Task instructions
Leave the pictures out and restate each entry below word for word.

*** Begin section ***

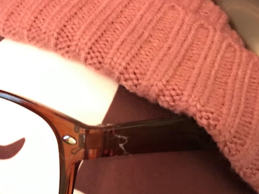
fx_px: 411
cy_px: 116
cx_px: 81
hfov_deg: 34.5
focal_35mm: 55
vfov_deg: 26.5
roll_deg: -0.3
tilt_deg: -20.0
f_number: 1.8
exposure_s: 1/4
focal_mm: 3.99
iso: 160
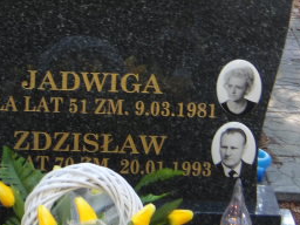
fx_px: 1517
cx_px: 52
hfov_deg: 11.3
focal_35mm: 175
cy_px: 46
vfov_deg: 8.5
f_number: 4.9
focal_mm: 12.5
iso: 200
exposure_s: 1/29
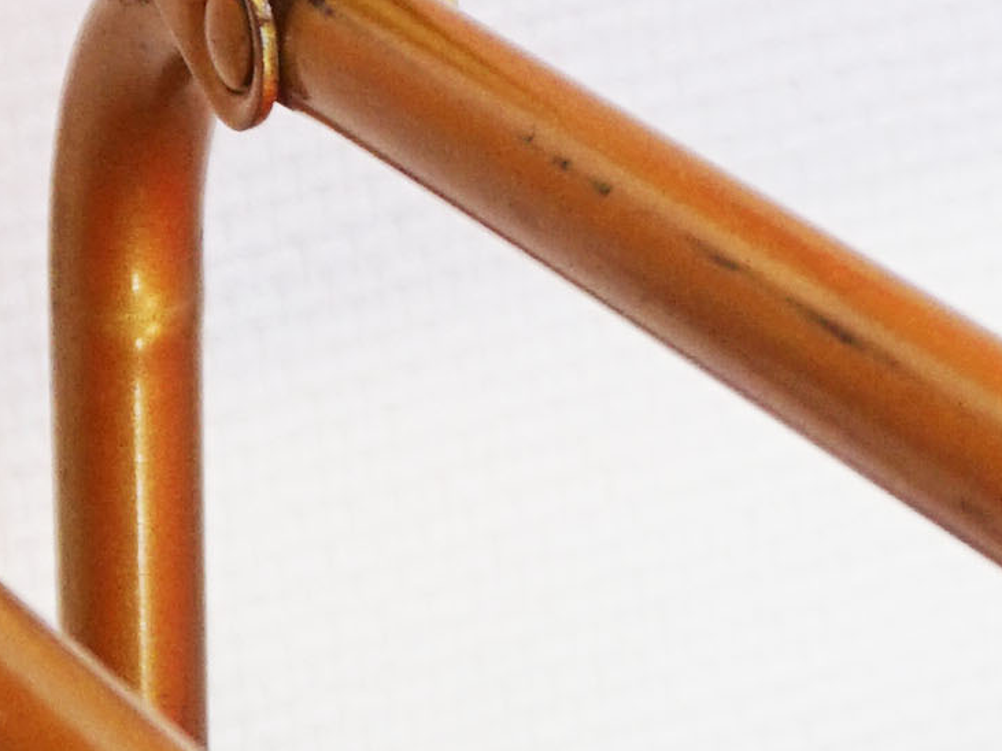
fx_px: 7166
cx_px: 687
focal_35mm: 248
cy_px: 710
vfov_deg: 6.0
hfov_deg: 8.0
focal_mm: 23
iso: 250
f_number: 4
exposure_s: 1/160
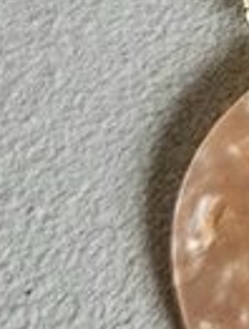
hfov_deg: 9.6
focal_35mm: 140
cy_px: -53
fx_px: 1336
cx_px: 561
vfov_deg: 13.7
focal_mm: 5.4
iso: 400
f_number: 1.8
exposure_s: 1/101
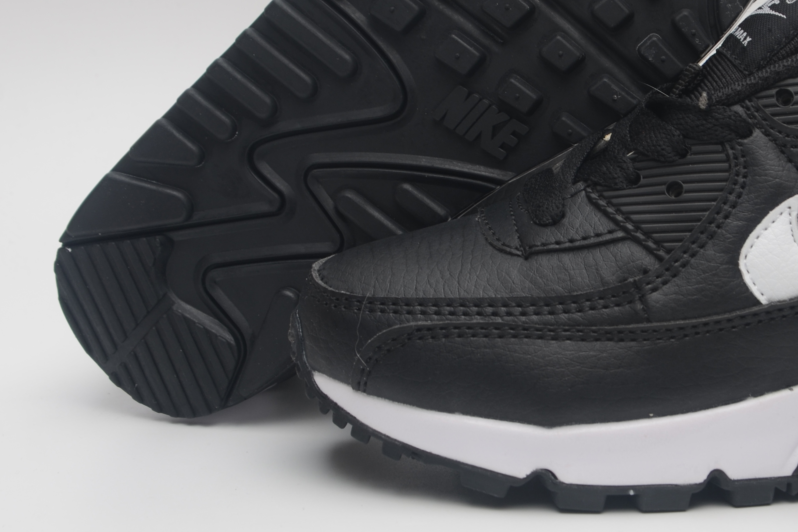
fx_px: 2479
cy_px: 137
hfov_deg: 18.1
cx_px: 631
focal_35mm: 112
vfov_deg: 12.2
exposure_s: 1/125
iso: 100
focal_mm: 45
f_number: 8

*** End section ***

Output below
fx_px: 411
cy_px: 116
cx_px: 81
hfov_deg: 34.5
focal_35mm: 55
vfov_deg: 26.5
roll_deg: -0.3
tilt_deg: -20.0
f_number: 1.8
exposure_s: 1/4
focal_mm: 3.99
iso: 160
fx_px: 1517
cx_px: 52
hfov_deg: 11.3
focal_35mm: 175
cy_px: 46
vfov_deg: 8.5
f_number: 4.9
focal_mm: 12.5
iso: 200
exposure_s: 1/29
fx_px: 7166
cx_px: 687
focal_35mm: 248
cy_px: 710
vfov_deg: 6.0
hfov_deg: 8.0
focal_mm: 23
iso: 250
f_number: 4
exposure_s: 1/160
hfov_deg: 9.6
focal_35mm: 140
cy_px: -53
fx_px: 1336
cx_px: 561
vfov_deg: 13.7
focal_mm: 5.4
iso: 400
f_number: 1.8
exposure_s: 1/101
fx_px: 2479
cy_px: 137
hfov_deg: 18.1
cx_px: 631
focal_35mm: 112
vfov_deg: 12.2
exposure_s: 1/125
iso: 100
focal_mm: 45
f_number: 8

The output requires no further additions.